* _Task statement_: Reproduce verbatim the lines of the items below, beginning with the line that contains "scientific name: Oncophorus virens" and continuing through the last line of the items, both inclusive.

* _Stored rows_:
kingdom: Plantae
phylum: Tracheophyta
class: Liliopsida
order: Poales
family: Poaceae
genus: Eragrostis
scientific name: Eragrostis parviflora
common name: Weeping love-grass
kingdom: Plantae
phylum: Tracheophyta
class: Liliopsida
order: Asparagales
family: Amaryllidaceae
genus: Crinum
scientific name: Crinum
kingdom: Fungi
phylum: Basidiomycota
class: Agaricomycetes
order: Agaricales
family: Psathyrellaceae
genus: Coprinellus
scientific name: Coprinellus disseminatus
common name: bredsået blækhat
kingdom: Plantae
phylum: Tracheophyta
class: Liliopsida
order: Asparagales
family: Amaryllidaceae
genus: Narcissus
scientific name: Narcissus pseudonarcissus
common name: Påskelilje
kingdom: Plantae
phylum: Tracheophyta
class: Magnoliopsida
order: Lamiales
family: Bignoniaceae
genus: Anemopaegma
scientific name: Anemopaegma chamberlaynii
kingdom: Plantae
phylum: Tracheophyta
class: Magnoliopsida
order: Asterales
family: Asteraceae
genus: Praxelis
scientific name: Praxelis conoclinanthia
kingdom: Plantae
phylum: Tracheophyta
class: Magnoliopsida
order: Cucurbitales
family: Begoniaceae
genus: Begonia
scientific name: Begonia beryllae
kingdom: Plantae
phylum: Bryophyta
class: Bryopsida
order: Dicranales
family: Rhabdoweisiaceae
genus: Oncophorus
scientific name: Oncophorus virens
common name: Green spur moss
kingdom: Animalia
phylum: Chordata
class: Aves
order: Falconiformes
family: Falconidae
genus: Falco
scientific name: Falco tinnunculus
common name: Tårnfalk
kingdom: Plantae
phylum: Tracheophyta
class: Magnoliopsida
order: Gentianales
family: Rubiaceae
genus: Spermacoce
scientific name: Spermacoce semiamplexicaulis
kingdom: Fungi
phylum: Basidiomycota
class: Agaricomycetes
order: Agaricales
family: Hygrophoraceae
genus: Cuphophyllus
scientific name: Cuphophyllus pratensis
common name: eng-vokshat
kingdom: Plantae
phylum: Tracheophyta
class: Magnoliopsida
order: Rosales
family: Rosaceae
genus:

* _The output_:
scientific name: Oncophorus virens
common name: Green spur moss
kingdom: Animalia
phylum: Chordata
class: Aves
order: Falconiformes
family: Falconidae
genus: Falco
scientific name: Falco tinnunculus
common name: Tårnfalk
kingdom: Plantae
phylum: Tracheophyta
class: Magnoliopsida
order: Gentianales
family: Rubiaceae
genus: Spermacoce
scientific name: Spermacoce semiamplexicaulis
kingdom: Fungi
phylum: Basidiomycota
class: Agaricomycetes
order: Agaricales
family: Hygrophoraceae
genus: Cuphophyllus
scientific name: Cuphophyllus pratensis
common name: eng-vokshat
kingdom: Plantae
phylum: Tracheophyta
class: Magnoliopsida
order: Rosales
family: Rosaceae
genus:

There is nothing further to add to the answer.